From the entries below, retype only the lines from the one with "left shoulder: (441, 602)" through the one with "left back paw: (787, 783)", exactly as written.

● ● ● ● ●

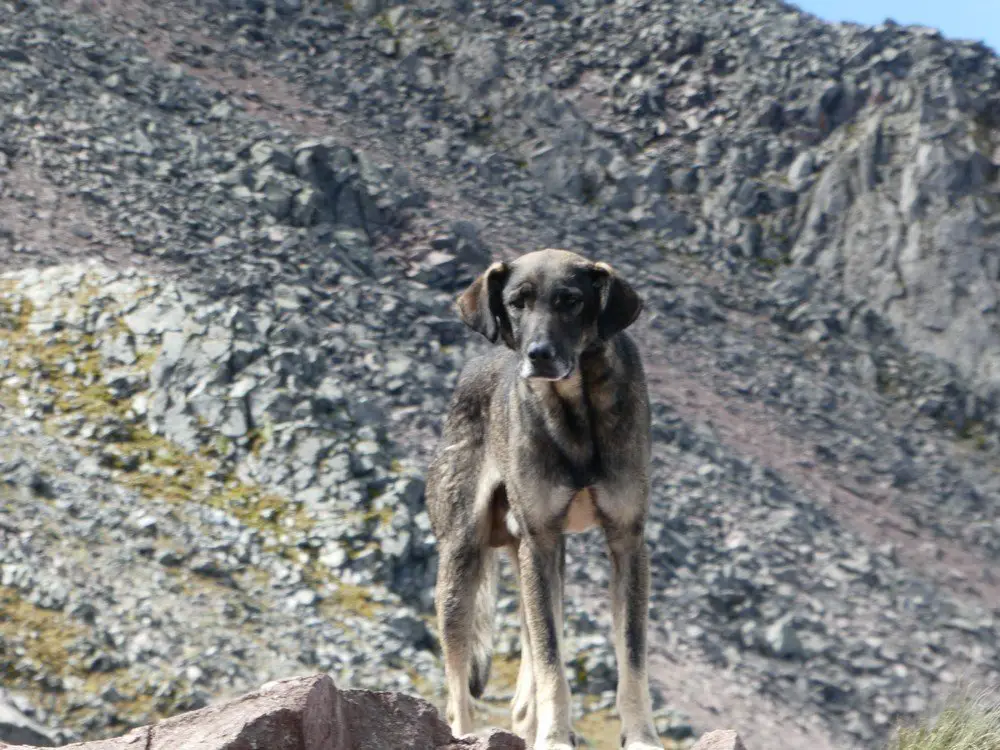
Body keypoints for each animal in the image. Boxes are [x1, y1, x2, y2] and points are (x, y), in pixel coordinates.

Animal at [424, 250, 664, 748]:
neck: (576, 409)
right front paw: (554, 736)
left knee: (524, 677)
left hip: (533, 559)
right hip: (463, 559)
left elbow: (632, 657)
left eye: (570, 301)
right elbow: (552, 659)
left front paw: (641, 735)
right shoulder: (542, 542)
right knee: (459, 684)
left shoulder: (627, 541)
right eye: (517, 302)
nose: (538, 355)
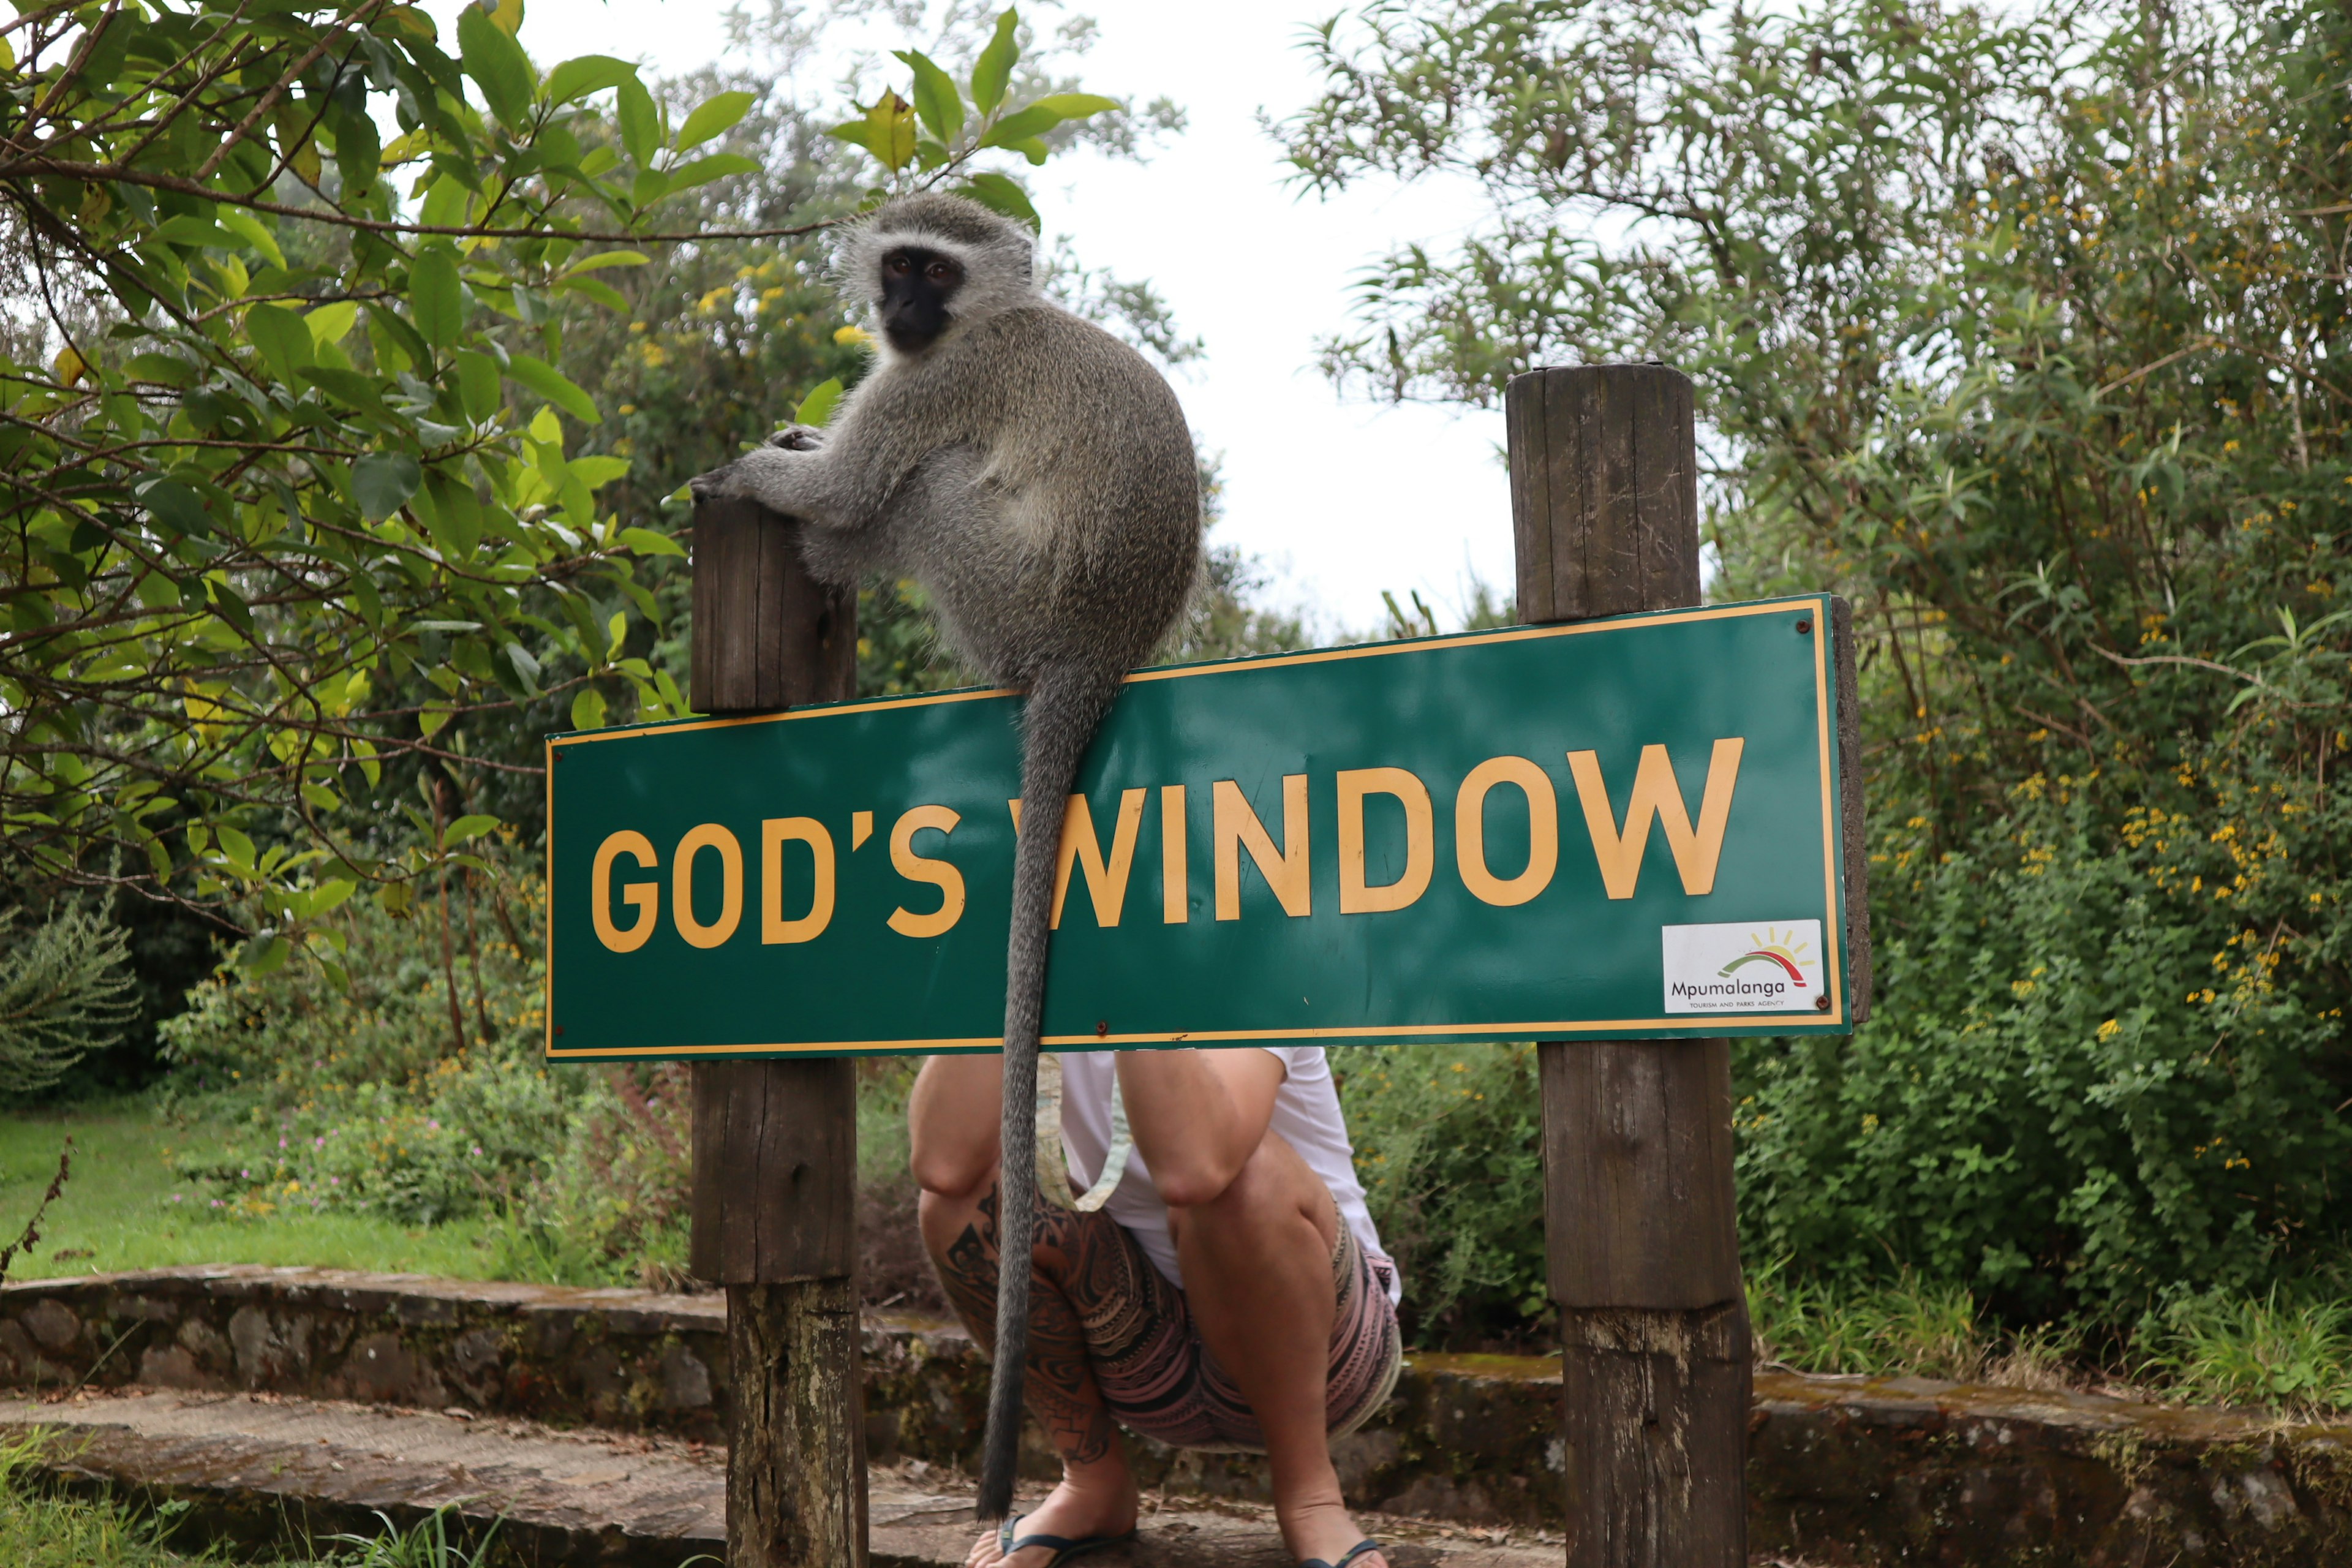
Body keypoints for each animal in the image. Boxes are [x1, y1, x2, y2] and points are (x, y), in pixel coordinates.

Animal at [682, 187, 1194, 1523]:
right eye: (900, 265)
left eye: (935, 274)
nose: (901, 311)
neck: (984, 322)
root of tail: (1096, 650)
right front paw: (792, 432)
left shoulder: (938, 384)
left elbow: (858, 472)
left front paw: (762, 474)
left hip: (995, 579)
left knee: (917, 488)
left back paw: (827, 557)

● ● ● ● ●

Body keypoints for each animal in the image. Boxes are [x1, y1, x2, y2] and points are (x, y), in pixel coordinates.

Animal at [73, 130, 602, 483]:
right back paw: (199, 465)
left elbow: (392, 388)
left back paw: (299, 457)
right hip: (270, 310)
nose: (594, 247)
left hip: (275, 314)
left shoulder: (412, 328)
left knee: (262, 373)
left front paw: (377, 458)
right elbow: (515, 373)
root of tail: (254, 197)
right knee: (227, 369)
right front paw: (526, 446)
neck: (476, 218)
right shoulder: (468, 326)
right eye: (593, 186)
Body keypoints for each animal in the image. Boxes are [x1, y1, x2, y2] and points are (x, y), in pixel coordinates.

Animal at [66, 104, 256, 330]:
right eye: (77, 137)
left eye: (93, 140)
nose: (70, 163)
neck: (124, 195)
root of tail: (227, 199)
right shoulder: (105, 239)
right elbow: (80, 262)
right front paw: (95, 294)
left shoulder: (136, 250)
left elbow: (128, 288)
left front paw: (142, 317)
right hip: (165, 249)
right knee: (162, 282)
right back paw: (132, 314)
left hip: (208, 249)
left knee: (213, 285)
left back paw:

● ● ● ● ●

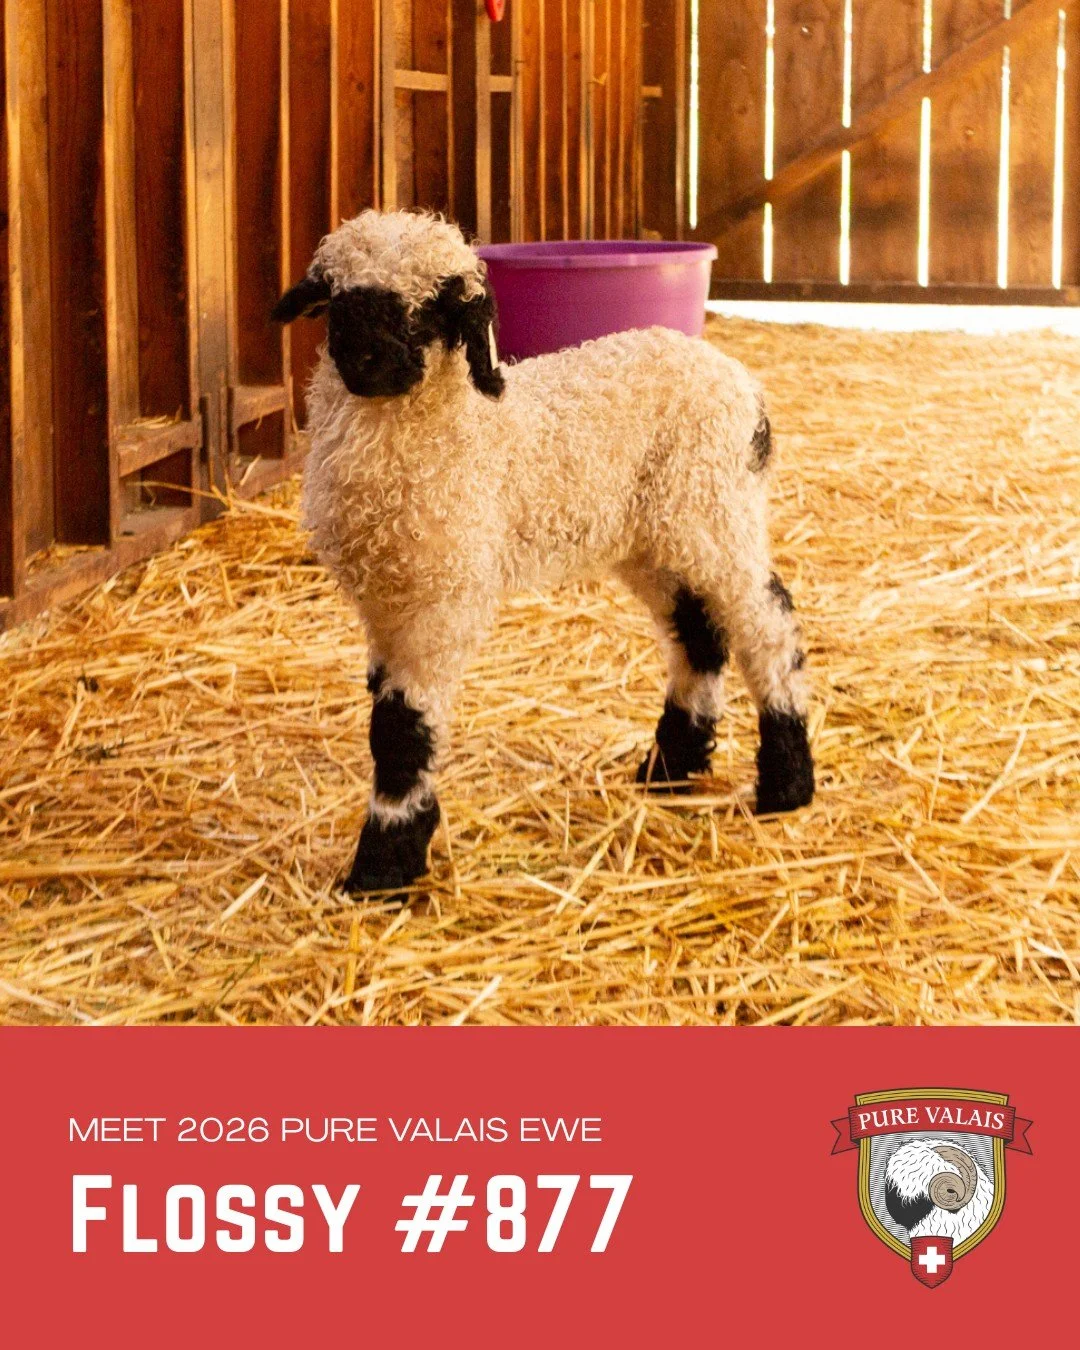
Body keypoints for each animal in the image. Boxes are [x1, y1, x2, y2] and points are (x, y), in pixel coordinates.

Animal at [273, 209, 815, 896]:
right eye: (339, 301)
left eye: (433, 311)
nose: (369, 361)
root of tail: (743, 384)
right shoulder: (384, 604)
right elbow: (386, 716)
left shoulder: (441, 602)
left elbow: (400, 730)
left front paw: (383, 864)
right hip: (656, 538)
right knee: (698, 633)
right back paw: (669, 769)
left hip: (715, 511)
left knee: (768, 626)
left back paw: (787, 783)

● ● ● ● ●

* SOLVED EXERCISE *
left shoulder: (441, 602)
left elbow: (400, 730)
left front paw: (383, 864)
right hip: (656, 538)
right knee: (698, 633)
right back paw: (669, 769)
left hip: (715, 511)
left knee: (768, 626)
left back paw: (787, 783)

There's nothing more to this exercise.